Quand un projet d’aménagement de cour d’école est amorcé, tout paraît possible et chacun a son idée en tête. Toutefois, la direction, les parents, les enseignants et les éducatrices du service de garde ont souvent des visions très différentes.

C’est là que le travail de Marie-B. Pasquier, architecte paysagiste pour la Coop d’aménagement Ici et Là, prend toute son importance. « Je me vois comme une médiatrice, explique-t-elle. Je désamorce les tensions en amenant les différents acteurs sur un terrain commun et réaliste, c’est-à-dire en leur présentant des informations essentielles à leur réflexio, et auxquelles ils ne pensent pas spontanément. »

Crédit photo : Vivre en ville

Stationnement : une source de frictions

Marie-B. Pasquier explique qu’un des premiers conflits qui surgit dans un projet de cour d’école concerne bien souvent le stationnement. « Les parents trouvent qu’il y en a trop, et les enseignants, pas assez… » Autre source de divergence possible : une direction d’école qui veut une cour très esthétique et très équipée, pour rehausser l’image de l’école, alors que le service de garde souhaite un aménagement qui va, avant tout, favoriser le développement global des enfants. « Lorsque je présente mon analyse détaillée des lieux, les tensions s’atténuent, car tout le monde prend conscience du potentiel réel de la cour. »

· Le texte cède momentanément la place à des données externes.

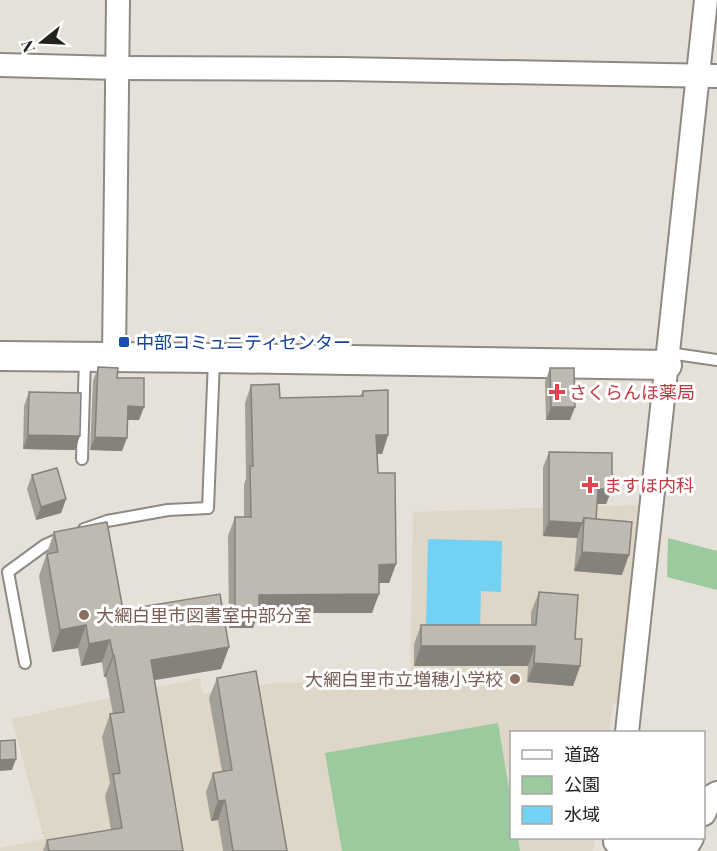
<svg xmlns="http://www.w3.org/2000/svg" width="717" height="851" viewBox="0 0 717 851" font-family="'Playfair Display','Noto Sans JP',serif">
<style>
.built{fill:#ded6c7}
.green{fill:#9bca9e}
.water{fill:#73d1f3}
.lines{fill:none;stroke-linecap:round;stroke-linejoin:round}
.service-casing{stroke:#8e8a82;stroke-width:14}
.minor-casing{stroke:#8e8a82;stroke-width:26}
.tertiary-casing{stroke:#8e8a82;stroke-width:32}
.service{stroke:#fff;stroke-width:10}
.minor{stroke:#fff;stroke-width:22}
.tertiary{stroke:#fff;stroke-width:28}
.wall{fill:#a3a098}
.shaded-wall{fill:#85827c}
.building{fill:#bebab1;stroke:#85827c;stroke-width:1.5}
.transit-dot{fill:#1a4fb4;stroke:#fff;stroke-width:2}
.health-dot{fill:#e0444e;stroke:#fff;stroke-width:2}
.education-dot{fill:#8d6e63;stroke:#fff;stroke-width:2}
.labels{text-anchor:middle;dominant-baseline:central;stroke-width:6;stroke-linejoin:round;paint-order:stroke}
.transit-label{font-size:18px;fill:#164399;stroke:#fff;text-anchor:start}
.health-label{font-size:18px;fill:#be3a42;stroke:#fff;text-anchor:start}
.education-label{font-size:18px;fill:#785e54;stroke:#fff;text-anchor:start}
</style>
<rect width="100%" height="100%" fill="#e5e1d8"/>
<polygon class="built" points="638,505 619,701 613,705 609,732 512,732 512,838 595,838 593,851 0,851 0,848 44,839 12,719 200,678 203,694 276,683 410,681 413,512"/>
<g class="green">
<polygon points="668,538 717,551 717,590 667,577"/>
<polygon points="498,723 511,801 512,838 518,838 520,851 342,851 325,753"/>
</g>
<polygon class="water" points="428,539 502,541 501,592 481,591 480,628 426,626"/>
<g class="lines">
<g class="service-casing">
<g id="service">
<polyline points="669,353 717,360"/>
<polyline points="82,459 85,357"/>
<polyline points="84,529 107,521 168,510 208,508 214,360"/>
<polyline points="25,663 8,572 45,545 61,538"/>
</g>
</g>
<g class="minor-casing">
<g id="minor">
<polyline points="0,65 118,68 342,69 717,76"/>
<polyline points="114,357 118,0"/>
<polyline points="627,732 706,0"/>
<polyline points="704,814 712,796 717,793"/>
<polyline points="615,842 678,849 688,845 692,838"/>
</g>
</g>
<g class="tertiary-casing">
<polyline id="tertiary" points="0,356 215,358 667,365"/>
</g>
<use href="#service" class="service"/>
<use href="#minor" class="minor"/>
<use href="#tertiary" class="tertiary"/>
</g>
<g class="wall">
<polygon points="98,367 117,378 144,407 139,420 127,420 122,451 90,450 93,381"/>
<polygon points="550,368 570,420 546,420 545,382"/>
<polygon points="251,385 280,398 360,396 363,391 388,435 382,454 377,454 378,473 396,564 389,583 379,583 372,613 258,613 253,628 229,628 228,536 235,517 244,517 244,485 246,478 245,403"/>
<polygon points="29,392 75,450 23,449 24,406"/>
<polygon points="549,452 612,489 606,504 597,504 596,519 622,575 574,571 577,538 543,536 543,467"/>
<polygon points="32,475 66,499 61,513 36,520 27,489"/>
<polygon points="54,532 123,610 229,647 221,669 155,680 183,851 43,851 47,840 111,830 105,796 110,783 102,737 110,714 113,714 106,677 104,677 102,662 81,666 78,648 52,652 39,576"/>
<polygon points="539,592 575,639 580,666 573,686 527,682 528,666 414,666 414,644 421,625 531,625 531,612"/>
<polygon points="217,678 287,851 223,851 218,820 211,821 206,792 213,773 222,771 209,698"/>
</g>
<g class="shaded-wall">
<polygon points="128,406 144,407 139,420 123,420"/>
<polygon points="551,407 575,407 570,420 546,420"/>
<polygon points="28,435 80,436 75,450 23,449"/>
<polygon points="376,435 388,435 382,454 369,454"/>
<polygon points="95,437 127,438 122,451 90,450"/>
<polygon points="598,489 612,489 606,504 592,504"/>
<polygon points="66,499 61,513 36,520 41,507"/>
<polygon points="549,521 582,523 577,538 543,536"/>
<polygon points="582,552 629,555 622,575 574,571"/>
<polygon points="396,564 389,583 372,583 379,565"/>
<polygon points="379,594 372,613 258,613 253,628 229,628 235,610 259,595"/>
<polygon points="86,625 78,648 52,652 60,630"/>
<polygon points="110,640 102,662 81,666 89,644"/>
<polygon points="421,646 535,646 528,666 414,666"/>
<polygon points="229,647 221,669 143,682 151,660"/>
<polygon points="113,655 114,655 106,677 104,677"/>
<polygon points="534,663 580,666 573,686 527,682"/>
<polygon points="16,759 12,770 0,771 0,760"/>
<polygon points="225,800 218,820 211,821 218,801"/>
</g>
<g class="building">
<polygon points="98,367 118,368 117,378 144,378 144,407 128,406 127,438 95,437"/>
<polygon points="550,368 574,368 575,407 551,407"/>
<polygon points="279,384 280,398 363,396 363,391 388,390 388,435 376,435 378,473 395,473 396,564 379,565 379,594 259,595 259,610 235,610 235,517 251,517 250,466 253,466 251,385"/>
<polygon points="29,392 81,393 80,436 28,435"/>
<polygon points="549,452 612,453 612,489 598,489 596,519 584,518 582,523 549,521"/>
<polygon points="57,468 66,499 41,507 32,475"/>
<polygon points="584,518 632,522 629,555 582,552"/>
<polygon points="107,522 123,610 220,594 229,647 151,660 183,851 49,851 47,840 122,828 113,774 120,773 110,714 124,712 114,655 113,655 110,640 89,644 86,625 60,630 47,554 58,552 54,532"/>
<polygon points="539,592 578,595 575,639 582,639 580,666 534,663 535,646 421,646 421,625 536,625"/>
<polygon points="256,671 287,851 233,851 225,800 218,801 213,773 232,770 217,678"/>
<polygon points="15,740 16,759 0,760 0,741"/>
</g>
<rect class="transit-dot" x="118" y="336" width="12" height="12" rx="3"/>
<g class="health-dot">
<path d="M554 383h6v6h6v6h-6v6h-6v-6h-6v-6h6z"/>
<path d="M587 476h6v6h6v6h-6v6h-6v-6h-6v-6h6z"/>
</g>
<g class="education-dot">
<circle cx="84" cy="615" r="6"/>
<circle cx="515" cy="679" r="6"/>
</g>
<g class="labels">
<g class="transit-label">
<text x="136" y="342">中部コミュニティセンター</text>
</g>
<g class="health-label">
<text x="569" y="392">さくらんほ薬局</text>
<text x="604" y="485">ますほ内科</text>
</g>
<g class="education-label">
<text x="96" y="615">大網白里市図書室中部分室</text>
<text x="503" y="679" text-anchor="end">大網白里市立増穂小学校</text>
</g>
</g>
<rect x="510" y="731" width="195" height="108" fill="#ffffff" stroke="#a7a7a5" stroke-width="1.5"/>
<rect x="522" y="750" width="30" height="9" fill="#ffffff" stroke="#a7a7a5" stroke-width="1.5"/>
<text x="564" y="761" font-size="18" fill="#24221f">道路</text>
<rect x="522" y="776" width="30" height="18" fill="#9bca9e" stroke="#a7a7a5" stroke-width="1.5"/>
<text x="564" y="791" font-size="18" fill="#24221f">公園</text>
<rect x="522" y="806" width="30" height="18" fill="#73d1f3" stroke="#a7a7a5" stroke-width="1.5"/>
<text x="564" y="821" font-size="18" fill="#24221f">水域</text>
<g transform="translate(42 42) rotate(252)" stroke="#ffffff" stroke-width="4.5" paint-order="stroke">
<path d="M0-4.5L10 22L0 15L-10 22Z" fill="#24221f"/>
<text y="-9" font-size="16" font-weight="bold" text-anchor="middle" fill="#24221f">N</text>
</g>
</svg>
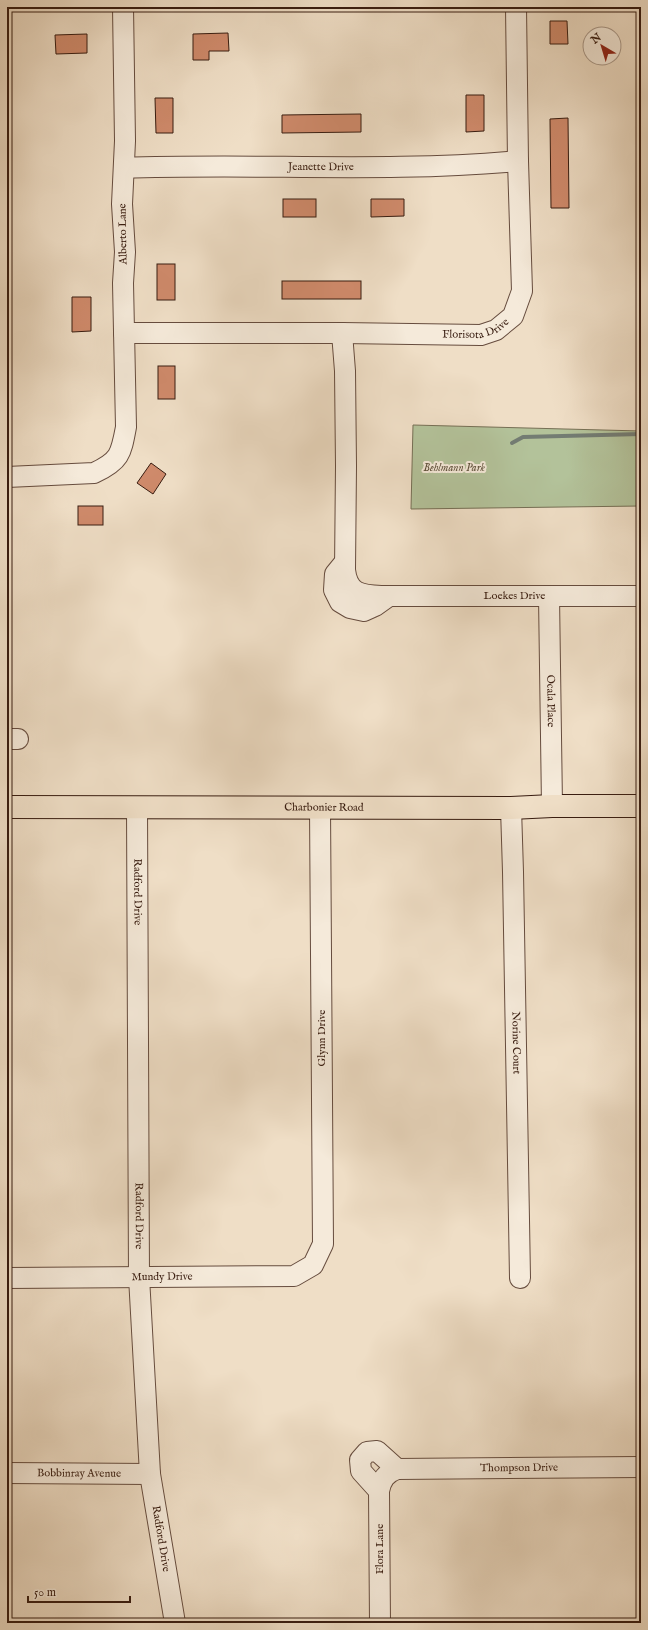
<svg xmlns="http://www.w3.org/2000/svg" width="648" height="1630" font-family="'IM FELL English',serif">
	<style>
		.green { fill: #b3c29a; stroke: #766f55 }
		.lines { fill: none; stroke-linecap: round; stroke-linejoin: round }
		.stream { stroke: #737c73; stroke-width: 4 }
		.building { fill: #cf8a6b; stroke: #381c10 }
		.minor-casing { stroke: #664c3e; stroke-width: 22 }
		.major-casing { stroke: #381c10; stroke-width: 24 }
		.minor { stroke: #f5eada; stroke-width: 20 }
		.major { stroke: #efdec6; stroke-width: 22 }
		.labels { text-anchor: middle; dominant-baseline: central; stroke-width: 4; stroke-linejoin: round; paint-order: stroke }
		.street-label { font-size: 11px; fill: #381c10; stroke: #f5eada }
		.park-label { font-size: 11px; font-style: italic; fill: #5d4e39; stroke: #f5eada }
	</style>
	<rect width="100%" height="100%" fill="#efdec6"/>
	<filter id="stains"><feTurbulence type="fractalNoise" baseFrequency=".005" numOctaves="4"/><feColorMatrix values="0 0 0 0 .2 0 0 0 0 .09 0 0 0 0 .02 0 0 0 .5 -.17"/></filter>
	<radialGradient id="worn" r=".72"><stop offset=".6" stop-color="#630" stop-opacity="0"/><stop offset="1" stop-color="#630" stop-opacity=".3"/></radialGradient>
	<path class="green" d="M413 425 641 431V506L411 509Z"/>
	<g class="lines">
		<path class="stream" d="M512 443 523 437 641 434"/>
	</g>
	<g class="building">
		<path d="M550 21H567L568 44H550Z"/>
		<path d="M228 33 229 51H209V60H193V34Z"/>
		<path d="M87 34V53L56 54 55 35Z"/>
		<path d="M466 95H484V131L466 132Z"/>
		<path d="M155 98H173V133H156Z"/>
		<path d="M361 114V132L282 133V115Z"/>
		<path d="M568 118 569 208H551L550 119Z"/>
		<rect x="283" y="199" width="33" height="18"/>
		<path d="M371 199H404V216L371 217Z"/>
		<rect x="157" y="264" width="18" height="36"/>
		<rect x="282" y="281" width="79" height="18"/>
		<path d="M72 297H91V331L72 332Z"/>
		<rect x="158" y="366" width="17" height="33"/>
		<path d="M151 463 166 474 153 494 137 483Z"/>
		<rect x="78" y="506" width="25" height="19"/>
	</g>
	<g class="lines">
		<defs>
			<g id="minor">
				<path id="s1" d="M124 168C255 163 387 173 518 161"/>
				<path id="s2" d="M124 333H342L481 335 496 330 513 316 522 291 518 161 516 7"/>
				<path id="s3" d="M342 333 345 371 346 466 345 570C348 594 361 595 381 596H641"/>
				<path d="M7 477 94 473C120 461 121 454 126 427L123 283 125 252 122 204 125 141 123 7"/>
				<path d="M344 563 335 574 334 590 340 602 350 608 364 611 375 606 389 596"/>
				<path id="s4" d="M549 596 552 806"/>
				<path d="M7 739H18"/>
				<path id="s5" d="M137 807 139 1277 150 1474 175 1623"/>
				<path id="s6" d="M511 808 513 872 520 1278"/>
				<path id="s7" d="M7 1278 294 1276 313 1265 323 1244 320 808"/>
				<path id="s8" d="M7 1473 150 1474"/>
				<path d="M379 1491 361 1471 360 1460 367 1452 377 1451 397 1469"/>
				<path id="s9" d="M380 1623 379 1491C381 1480 386 1473 397 1469L641 1467"/>
			</g>
			<g id="major">
				<path id="s10" d="M7 807 511 808 552 806H641"/>
			</g>
		</defs>
		<use href="#minor" class="minor-casing"/>
		<use href="#major" class="major-casing"/>
		<use href="#minor" class="minor"/>
		<use href="#major" class="major"/>
	</g>
	<g class="labels">
		<g class="street-label">
			<text stroke="none"><textPath href="#s1" startOffset="197">Jeanette Drive</textPath></text>
			<text transform="translate(123 234) rotate(-91)">Alberto Lane</text>
			<text stroke="none"><textPath href="#s2" startOffset="353">Florisota Drive</textPath></text>
			<text stroke="none"><textPath href="#s3" startOffset="421">Loekes Drive</textPath></text>
			<text stroke="none"><textPath href="#s4" startOffset="105">Ocala Place</textPath></text>
			<text stroke="none"><textPath href="#s10" startOffset="317">Charbonier Road</textPath></text>
			<text stroke="none"><textPath href="#s5" startOffset="85">Radford Drive</textPath></text>
			<text transform="translate(322 1038) rotate(-90)">Glynn Drive</text>
			<text stroke="none"><textPath href="#s6" startOffset="235">Norine Court</textPath></text>
			<text stroke="none"><textPath href="#s5" startOffset="409">Radford Drive</textPath></text>
			<text stroke="none"><textPath href="#s7" startOffset="155">Mundy Drive</textPath></text>
			<text stroke="none"><textPath href="#s9" startOffset="284">Thompson Drive</textPath></text>
			<text stroke="none"><textPath href="#s8" startOffset="72">Bobbinray Avenue</textPath></text>
			<text stroke="none"><textPath href="#s5" startOffset="733">Radford Drive</textPath></text>
			<text transform="translate(380 1549) rotate(-90)">Flora Lane</text>
		</g>
		<g class="park-label">
			<text x="454" y="468">Behlmann Park</text>
		</g>
	</g>
	<rect width="648" height="1630" fill="none" stroke="#efdec6" stroke-width="24"/>
	<rect x="8" y="8" width="632" height="1614" fill="none" stroke="#381c10" stroke-width="2"/>
	<rect x="12" y="12" width="624" height="1606" fill="none" stroke="#381c10"/>
	<g transform="translate(602 46) rotate(322)"><circle r="19" fill="#f5eada" stroke="#a99889"/>
	<path d="M0-3L7 15L0 10L-7 15Z" fill="#8f2418"/>
	<text y="-6" font-size="11" font-weight="bold" text-anchor="middle" fill="#381c10">N</text>
	</g>
	<path d="M28 1596v6h102v-6" fill="none" stroke="#381c10" stroke-width="2"/>
	<text x="34" y="1596" font-size="12" fill="#381c10" stroke="#f5eada" stroke-width="3" paint-order="stroke">50 m</text>
	<rect width="100%" height="100%" filter="url(#stains)"/>
	<rect width="100%" height="100%" fill="url(#worn)"/>
</svg>
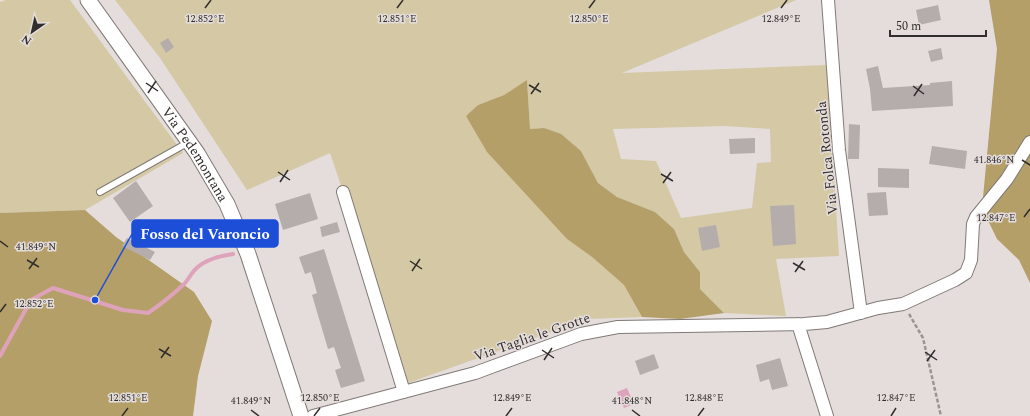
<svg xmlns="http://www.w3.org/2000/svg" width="1030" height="416" font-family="Spectral,serif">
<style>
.green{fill:#d5c8a4;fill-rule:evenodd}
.forest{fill:#b39f67}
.water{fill:#dfa2bb}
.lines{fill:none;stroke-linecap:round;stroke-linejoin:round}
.stream{stroke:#dfa2bb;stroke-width:4}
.building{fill:#b4adac}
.service-casing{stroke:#807a77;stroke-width:8}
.minor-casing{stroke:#807a77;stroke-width:14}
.tertiary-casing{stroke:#807a77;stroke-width:17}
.path{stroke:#9a9493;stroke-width:2.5;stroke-dasharray:4 2;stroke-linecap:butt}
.service{stroke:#fff;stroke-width:6}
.minor{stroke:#fff;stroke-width:12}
.tertiary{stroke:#fff;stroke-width:15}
.ticks{fill:none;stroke:#312e2d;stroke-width:1.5}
.labels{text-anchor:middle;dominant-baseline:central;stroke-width:3;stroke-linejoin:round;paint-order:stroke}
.street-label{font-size:14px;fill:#312e2d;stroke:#e4dddb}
.ticks-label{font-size:10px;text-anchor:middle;fill:#312e2d;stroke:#e4dddb;stroke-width:3;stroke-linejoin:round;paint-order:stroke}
.leader{fill:none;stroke:#1d4ed8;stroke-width:1.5}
.callout-dot{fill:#1d4ed8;stroke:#e4dddb;stroke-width:1.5}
.callout{fill:#1d4ed8;stroke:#1d4ed8;stroke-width:1.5}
.callout-label{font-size:15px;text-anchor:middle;font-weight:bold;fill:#fff}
</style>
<rect width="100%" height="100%" fill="#e4dddb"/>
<path class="green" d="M6,0H70L183,153L85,210L0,213V2Z
M115,0H796L622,73L827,65L839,256L776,259L786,316L724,313L700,289V272L684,252L674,229L655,212L617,197L598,183L581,151L544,128L530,129L527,81L504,95L478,105L466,116L567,239L592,257L624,285L642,317L588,319L408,383L330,153L247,190L160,58ZM724,126L770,129L771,162L757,163L752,208L681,218L656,161L621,159L613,129Z"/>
<path class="forest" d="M989,0H1030V283L1019,260L997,239L982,208L997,49Z
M527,80L530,129L544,128L561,134L581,151L598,183L617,197L655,212L674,229L684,252L700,272V289L724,313L680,319L642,317L624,285L592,257L567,239L487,152L466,116L478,105L504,95Z
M85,210L116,237L194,292L212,321L198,376L193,416H0V213Z"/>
<path class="water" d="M627,388L634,404L624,408L617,392Z"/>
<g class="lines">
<path class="stream" d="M0,356L31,300L53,288L123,310L148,313C160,305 171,296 182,286C187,282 189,277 193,272C202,260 219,256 233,254"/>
</g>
<path class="building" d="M938,5L941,20L919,25L916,10Z
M168,38L174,47L166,53L160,43Z
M941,48L943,59L931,62L928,51Z
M878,66L883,88L930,85V83L952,81L953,106L872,111L870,89L866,69Z
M849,124L860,125L859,159H848Z
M755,138V153L730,154L729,139Z
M932,146L967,151L965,169L929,164Z
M878,168L909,169V188L878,187Z
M136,181L153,206L130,222L113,198Z
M886,192L888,215L869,216L867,193Z
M310,193L318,219L283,230L275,204Z
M794,205L796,244L773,246L770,206Z
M337,222L340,232L322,237L320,227Z
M716,225L720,247L702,251L698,228Z
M127,238L155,252L150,260L122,246Z
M324,249L365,381L341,388L335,370L341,368L334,347L328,349L312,295L317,293L311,272L305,274L299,257Z
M654,354L659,368L640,375L635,361Z
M780,358L788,386L772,390L769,379L760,382L756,365Z"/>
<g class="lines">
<g class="service-casing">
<path id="service" d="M100,192L189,142"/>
</g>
<g class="minor-casing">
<path id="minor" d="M828,0L839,150L861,313
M343,192L404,392
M798,324L827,416
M313,416L475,373L581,334L618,327L804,324L827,322L878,308L903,304L955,280L966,273L971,260L973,224L976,217L1007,179L1030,142"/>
</g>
<g class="tertiary-casing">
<g id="tertiary">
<path id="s1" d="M88,0L197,153L227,204L248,254L301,416"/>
</g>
</g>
<path class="path" d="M909,314L923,338L941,416"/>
<use href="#service" class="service"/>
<use href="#minor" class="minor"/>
<use href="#tertiary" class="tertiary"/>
</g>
<path class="ticks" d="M205,8L211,0M397,8L403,0M589,8L595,0M781,8L787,0M146,83L158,91M529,85L541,92M913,86L924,94M148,93L156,81M531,94L539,83M914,96L922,84M1022,160L1030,165M278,172L290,180M661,174L673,181M280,182L288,170M663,183L671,172M1024,217L1030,209M0,241L8,247M27,260L39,267M410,261L422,269M793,263L805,270M29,269L37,258M412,271L420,259M795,272L803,261M0,312L6,304M159,349L171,356M542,350L554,358M925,352L937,360M161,358L169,347M544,360L552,348M927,361L935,350M251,410L259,416M632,410L640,416M122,416L128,408M314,416L320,408M506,416L512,408M698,416L704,408M891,416L896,408"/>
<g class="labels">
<g class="street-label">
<text stroke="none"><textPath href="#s1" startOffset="188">Via Pedemontana</textPath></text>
<text transform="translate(827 158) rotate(-96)">Via Folca Rotonda</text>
<text transform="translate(532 337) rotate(-19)">Via Taglia le Grotte</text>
</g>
</g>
<g class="ticks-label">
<text x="205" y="22">12.852°E</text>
<text x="397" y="22">12.851°E</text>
<text x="589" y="22">12.850°E</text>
<text x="781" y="22">12.849°E</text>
<text x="994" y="163">41.846°N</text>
<text x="996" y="221">12.847°E</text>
<text x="36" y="250">41.849°N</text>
<text x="34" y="307">12.852°E</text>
<text x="128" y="401">12.851°E</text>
<text x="320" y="401">12.850°E</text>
<text x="512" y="401">12.849°E</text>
<text x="704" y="401">12.848°E</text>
<text x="896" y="401">12.847°E</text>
<text x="251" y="404">41.849°N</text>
<text x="632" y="404">41.848°N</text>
</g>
<path class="leader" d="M95 300L132 234"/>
<circle class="callout-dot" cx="95" cy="300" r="4"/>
<rect class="callout" x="132" y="220" width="146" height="27" rx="4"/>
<g class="callout-label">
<text x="205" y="239">Fosso del Varoncio</text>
</g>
<g transform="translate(32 32) rotate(214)" stroke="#e4dddb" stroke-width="3" paint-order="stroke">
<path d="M0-3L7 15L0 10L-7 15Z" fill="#312e2d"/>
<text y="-6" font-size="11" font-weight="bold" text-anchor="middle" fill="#312e2d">N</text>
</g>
<path d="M890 30v6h96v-6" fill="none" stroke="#312e2d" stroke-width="2"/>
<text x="896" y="30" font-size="12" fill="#312e2d" stroke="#e4dddb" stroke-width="3" paint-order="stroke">50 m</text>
</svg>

Cette information, Marie-B. Pasquier tient à la présenter à l’ensemble des acteurs concernés. « Bien sûr, la direction, les enseignants et les parents doivent être représentés, mais le service de garde aussi, et j’ai une condition non négociable : le concierge doit être là, car il détient des informations concrètes sur la cour dont je ne peux me passer si je veux réaliser un aménagement adéquat », souligne-t-elle.

Les 5 angles d’analyse

Voici les points d’égale importance sur lesquels Marie-B. Pasquier se base pour réaliser son analyse :

1. Les caractéristiques de l’école

L’aménagement doit bien sûr tenir compte du nombre d’élèves et de la surface de la cour. Plus le nombre de mètres carrés par élève est restreint, plus la cour présente un potentiel de collision entre les enfants et avec les équipements.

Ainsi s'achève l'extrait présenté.